## What to produce
The lines to copy are those with "index" in them. Pull each one from the entries below.

▽

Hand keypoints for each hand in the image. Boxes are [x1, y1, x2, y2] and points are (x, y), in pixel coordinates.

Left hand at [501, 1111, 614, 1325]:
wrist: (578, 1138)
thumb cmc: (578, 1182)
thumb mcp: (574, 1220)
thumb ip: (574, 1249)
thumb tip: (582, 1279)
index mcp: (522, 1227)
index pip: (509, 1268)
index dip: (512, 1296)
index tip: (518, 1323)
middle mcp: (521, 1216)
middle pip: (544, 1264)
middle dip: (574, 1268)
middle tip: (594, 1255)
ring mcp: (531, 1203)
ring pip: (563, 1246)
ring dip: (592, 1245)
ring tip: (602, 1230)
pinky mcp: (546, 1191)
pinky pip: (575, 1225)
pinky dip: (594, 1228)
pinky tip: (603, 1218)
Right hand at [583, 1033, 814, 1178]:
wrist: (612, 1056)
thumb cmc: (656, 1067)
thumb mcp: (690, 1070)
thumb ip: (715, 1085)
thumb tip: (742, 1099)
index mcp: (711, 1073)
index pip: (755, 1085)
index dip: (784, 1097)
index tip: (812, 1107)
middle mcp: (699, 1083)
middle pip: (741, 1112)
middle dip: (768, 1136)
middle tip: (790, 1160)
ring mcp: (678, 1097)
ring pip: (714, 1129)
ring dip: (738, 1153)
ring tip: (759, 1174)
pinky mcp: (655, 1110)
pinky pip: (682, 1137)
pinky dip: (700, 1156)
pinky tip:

△

## Answer for this exercise
index mcp: (522, 1227)
index pip: (509, 1268)
index dip: (512, 1296)
index tip: (518, 1323)
index mcp: (711, 1073)
index pip: (755, 1085)
index dip: (784, 1097)
index tip: (812, 1107)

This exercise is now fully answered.